Still, this is a fairly tricky problem so it could use other eyes. The basics are fairly simple though: each time a thread want to do something with a SSTableReader, it "acquires" a reference to that sstable and releases it when done. SSTableReader just keep a counter of acquired references. When the sstable has been marked compacted, we start looking until all acquired reference has been released. When that's the case, the file can be removed.
Obviously the main drawback of this approach (compared to the phantomReference one) is that there is room for error. If a consumer forgot to acquire a reference (or do it in a non-thread-safe manner), the sstable can be removed. Thankfully there is not so many place in the code that needs to do this so hopefully I haven't missed any place.

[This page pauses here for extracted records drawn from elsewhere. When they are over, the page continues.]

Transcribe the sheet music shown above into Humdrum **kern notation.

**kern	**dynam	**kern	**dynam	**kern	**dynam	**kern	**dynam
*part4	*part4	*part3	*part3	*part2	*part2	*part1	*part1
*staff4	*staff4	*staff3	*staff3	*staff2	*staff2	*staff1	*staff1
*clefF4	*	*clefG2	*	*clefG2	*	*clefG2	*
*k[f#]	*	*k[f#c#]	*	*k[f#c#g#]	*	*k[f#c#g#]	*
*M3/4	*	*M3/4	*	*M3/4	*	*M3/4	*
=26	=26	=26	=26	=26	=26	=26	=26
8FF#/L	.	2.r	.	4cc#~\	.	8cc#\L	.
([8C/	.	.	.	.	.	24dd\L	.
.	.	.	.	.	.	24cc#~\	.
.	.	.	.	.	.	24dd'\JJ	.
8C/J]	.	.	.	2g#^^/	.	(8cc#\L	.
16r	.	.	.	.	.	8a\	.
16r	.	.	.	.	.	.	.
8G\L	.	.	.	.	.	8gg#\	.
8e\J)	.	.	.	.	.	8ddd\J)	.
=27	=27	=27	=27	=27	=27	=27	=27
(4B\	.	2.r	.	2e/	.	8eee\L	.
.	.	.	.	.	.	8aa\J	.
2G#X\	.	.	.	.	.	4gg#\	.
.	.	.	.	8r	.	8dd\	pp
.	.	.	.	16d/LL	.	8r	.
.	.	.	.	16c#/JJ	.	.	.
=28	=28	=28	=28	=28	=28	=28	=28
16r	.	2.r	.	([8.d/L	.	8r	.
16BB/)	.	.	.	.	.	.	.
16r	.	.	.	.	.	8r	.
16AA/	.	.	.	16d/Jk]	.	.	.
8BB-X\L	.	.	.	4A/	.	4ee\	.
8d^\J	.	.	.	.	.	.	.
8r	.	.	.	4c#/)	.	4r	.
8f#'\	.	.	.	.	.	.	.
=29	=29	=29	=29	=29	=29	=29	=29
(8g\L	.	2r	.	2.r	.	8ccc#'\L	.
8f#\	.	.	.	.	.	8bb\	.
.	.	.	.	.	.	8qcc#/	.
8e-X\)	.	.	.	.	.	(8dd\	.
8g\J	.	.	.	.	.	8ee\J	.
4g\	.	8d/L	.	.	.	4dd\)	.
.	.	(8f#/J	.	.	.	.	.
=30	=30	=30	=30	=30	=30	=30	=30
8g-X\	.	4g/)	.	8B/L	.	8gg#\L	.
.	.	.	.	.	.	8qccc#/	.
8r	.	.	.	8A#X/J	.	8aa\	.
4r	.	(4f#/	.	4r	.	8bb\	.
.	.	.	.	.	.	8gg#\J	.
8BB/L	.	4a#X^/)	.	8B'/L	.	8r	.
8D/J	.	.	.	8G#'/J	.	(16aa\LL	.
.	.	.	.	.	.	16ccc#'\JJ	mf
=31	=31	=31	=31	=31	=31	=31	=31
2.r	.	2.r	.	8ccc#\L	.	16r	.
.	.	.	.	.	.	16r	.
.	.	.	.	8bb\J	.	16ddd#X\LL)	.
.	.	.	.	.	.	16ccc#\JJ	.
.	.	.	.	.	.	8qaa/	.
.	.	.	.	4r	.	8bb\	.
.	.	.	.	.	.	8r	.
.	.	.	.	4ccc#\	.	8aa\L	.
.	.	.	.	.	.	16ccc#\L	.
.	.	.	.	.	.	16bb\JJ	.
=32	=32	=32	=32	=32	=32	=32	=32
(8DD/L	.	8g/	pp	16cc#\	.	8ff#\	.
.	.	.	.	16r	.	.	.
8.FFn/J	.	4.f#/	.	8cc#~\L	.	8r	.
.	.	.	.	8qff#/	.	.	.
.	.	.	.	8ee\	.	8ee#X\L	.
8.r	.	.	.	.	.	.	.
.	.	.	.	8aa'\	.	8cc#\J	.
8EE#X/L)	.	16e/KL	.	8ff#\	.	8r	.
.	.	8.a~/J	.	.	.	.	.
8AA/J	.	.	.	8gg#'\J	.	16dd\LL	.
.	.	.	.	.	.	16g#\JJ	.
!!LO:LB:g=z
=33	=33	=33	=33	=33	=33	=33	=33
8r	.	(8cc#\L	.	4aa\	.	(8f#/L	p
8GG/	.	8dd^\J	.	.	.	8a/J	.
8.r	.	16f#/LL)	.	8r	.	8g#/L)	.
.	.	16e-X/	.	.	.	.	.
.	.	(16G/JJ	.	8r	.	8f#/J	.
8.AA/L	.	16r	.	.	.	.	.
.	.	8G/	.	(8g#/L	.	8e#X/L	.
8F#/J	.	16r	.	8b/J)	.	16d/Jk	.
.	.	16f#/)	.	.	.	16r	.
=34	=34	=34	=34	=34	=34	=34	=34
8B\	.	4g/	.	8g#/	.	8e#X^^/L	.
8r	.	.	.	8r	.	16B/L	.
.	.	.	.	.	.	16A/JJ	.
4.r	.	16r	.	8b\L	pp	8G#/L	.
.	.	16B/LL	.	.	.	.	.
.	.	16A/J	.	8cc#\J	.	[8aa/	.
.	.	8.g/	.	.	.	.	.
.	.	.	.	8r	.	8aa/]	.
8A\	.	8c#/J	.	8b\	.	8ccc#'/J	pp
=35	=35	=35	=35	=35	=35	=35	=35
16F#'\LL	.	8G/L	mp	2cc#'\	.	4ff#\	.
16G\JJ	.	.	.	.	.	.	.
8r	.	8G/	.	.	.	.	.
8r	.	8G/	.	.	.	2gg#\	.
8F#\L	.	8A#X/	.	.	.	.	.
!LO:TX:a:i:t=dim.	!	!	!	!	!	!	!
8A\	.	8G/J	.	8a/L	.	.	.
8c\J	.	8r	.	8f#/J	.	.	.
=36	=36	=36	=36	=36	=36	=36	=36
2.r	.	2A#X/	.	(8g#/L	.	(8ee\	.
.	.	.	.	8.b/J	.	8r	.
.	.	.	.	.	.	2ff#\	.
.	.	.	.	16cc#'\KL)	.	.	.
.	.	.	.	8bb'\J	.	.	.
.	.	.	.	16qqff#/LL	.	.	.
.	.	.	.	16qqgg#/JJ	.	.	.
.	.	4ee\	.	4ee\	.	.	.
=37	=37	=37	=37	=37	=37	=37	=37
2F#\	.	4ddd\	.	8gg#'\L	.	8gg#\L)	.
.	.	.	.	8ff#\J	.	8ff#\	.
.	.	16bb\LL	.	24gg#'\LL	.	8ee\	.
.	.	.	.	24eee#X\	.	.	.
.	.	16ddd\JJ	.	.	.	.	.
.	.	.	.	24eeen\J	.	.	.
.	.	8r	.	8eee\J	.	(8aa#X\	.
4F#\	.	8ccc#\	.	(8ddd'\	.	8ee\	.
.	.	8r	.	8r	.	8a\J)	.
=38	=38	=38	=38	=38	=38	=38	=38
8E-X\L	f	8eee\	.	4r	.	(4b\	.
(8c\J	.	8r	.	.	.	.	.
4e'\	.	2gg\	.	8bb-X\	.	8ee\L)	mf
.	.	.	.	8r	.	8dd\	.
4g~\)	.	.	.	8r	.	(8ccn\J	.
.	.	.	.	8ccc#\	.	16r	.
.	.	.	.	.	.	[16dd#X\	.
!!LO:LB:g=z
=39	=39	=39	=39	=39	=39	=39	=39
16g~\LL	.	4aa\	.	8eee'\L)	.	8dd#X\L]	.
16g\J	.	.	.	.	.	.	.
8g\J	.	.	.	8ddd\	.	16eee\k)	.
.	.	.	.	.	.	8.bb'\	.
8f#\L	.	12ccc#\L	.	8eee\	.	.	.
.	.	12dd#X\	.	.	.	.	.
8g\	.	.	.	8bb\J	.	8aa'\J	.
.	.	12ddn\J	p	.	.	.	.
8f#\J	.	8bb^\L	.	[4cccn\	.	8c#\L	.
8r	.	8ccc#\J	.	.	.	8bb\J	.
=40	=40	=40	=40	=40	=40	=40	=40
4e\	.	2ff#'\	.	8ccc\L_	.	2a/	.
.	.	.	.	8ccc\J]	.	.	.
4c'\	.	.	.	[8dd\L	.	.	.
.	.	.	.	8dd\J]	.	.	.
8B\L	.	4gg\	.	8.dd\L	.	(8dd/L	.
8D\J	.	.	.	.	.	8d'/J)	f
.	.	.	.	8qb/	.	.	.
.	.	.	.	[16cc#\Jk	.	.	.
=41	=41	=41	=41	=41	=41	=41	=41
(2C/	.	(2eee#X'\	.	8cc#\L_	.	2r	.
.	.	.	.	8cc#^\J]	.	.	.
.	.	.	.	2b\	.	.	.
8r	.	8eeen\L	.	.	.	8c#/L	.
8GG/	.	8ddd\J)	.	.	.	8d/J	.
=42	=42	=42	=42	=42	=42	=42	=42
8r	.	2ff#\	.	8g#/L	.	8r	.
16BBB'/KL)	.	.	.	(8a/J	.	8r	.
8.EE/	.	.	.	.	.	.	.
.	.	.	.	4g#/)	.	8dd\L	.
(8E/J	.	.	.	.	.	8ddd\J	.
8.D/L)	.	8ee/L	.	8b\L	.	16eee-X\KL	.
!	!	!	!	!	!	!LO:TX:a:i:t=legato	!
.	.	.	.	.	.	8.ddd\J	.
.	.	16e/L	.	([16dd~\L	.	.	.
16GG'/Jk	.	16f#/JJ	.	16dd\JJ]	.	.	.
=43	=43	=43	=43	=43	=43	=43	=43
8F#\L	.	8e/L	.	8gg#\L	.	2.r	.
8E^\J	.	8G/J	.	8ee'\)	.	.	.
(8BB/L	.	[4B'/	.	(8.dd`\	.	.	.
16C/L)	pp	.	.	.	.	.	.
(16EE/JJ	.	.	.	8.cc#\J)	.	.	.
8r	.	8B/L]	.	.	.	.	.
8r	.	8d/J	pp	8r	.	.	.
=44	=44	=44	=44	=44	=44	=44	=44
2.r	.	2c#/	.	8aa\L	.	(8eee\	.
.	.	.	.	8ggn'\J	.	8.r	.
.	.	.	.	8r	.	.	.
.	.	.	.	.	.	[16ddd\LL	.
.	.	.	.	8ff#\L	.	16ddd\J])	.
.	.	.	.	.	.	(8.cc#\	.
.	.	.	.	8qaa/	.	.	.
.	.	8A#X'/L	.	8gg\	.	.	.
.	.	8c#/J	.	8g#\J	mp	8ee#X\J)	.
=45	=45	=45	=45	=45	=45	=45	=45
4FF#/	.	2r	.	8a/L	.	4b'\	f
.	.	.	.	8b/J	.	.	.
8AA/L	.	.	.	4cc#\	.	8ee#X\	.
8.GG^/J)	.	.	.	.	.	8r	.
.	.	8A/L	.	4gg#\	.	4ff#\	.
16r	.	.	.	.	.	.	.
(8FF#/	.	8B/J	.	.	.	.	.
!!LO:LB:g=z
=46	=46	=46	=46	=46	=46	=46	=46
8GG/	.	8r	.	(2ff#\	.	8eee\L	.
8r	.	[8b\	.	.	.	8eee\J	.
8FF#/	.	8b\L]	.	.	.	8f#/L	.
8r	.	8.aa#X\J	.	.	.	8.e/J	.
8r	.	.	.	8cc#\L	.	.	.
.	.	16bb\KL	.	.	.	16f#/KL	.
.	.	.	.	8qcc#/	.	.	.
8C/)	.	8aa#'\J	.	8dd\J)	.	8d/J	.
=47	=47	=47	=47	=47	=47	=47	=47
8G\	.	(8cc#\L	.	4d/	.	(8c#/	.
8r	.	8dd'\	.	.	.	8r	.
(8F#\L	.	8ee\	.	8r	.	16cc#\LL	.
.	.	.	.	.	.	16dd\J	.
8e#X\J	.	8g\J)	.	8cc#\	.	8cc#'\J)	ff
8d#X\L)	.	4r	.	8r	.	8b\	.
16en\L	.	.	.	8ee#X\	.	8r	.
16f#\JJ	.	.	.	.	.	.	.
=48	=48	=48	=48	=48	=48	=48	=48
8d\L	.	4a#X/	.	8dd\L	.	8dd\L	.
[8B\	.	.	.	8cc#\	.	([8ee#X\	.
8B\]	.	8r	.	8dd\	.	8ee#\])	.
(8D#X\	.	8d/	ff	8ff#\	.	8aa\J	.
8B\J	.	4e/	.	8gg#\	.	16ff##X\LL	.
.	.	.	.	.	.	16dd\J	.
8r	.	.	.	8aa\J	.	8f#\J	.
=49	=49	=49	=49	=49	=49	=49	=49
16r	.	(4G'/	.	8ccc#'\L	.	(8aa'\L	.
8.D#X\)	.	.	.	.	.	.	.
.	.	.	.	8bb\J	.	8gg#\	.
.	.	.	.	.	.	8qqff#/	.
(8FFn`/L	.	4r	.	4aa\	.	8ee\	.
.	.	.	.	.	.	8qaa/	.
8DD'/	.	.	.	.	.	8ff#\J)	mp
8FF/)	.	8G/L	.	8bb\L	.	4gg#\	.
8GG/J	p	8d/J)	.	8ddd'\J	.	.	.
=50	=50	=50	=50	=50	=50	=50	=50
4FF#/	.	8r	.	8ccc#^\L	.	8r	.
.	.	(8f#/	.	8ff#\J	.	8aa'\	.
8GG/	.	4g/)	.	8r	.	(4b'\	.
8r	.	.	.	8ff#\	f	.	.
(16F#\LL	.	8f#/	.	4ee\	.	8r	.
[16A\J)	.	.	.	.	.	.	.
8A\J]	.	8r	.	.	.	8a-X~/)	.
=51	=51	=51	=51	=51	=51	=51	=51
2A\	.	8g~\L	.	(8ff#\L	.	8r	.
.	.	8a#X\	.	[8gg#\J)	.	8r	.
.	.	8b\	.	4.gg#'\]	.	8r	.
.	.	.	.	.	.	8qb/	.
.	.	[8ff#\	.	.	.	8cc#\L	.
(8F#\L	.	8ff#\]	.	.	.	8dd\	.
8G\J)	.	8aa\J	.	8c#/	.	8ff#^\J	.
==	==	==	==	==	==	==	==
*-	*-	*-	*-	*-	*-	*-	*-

The other thing is that if a reference on a sstable is acquired, it should be released (otherwise the sstable will not be removed until next restart). I've try to ensure this using try-catch block, but it's not really possible with the way streaming works. However, if streaming fails, it's not really worst than before since the files where not cleaned due to the (failed) session staying in the global map of streaming sessions.
CASSANDRA-2433 should fix that in most cases anyway.
Last thing is http://bugs.sun.com/bugdatabase/view_bug.do?bug_id=4715154. In other words, the deletion of a file won't work until the mmapping is finalized (aka, GC, Where art thou), at least on windows. For that reason, when the deletion of file fails (after the usual number of retries, which btw may make less sense now), the deletion task is saved in a global list. If Cassandra is low on disk, it will still trigger a GC, after which it will reschedule all failed files in the hope they can now be deleted. There is also a JMX call to retry this rescheduling.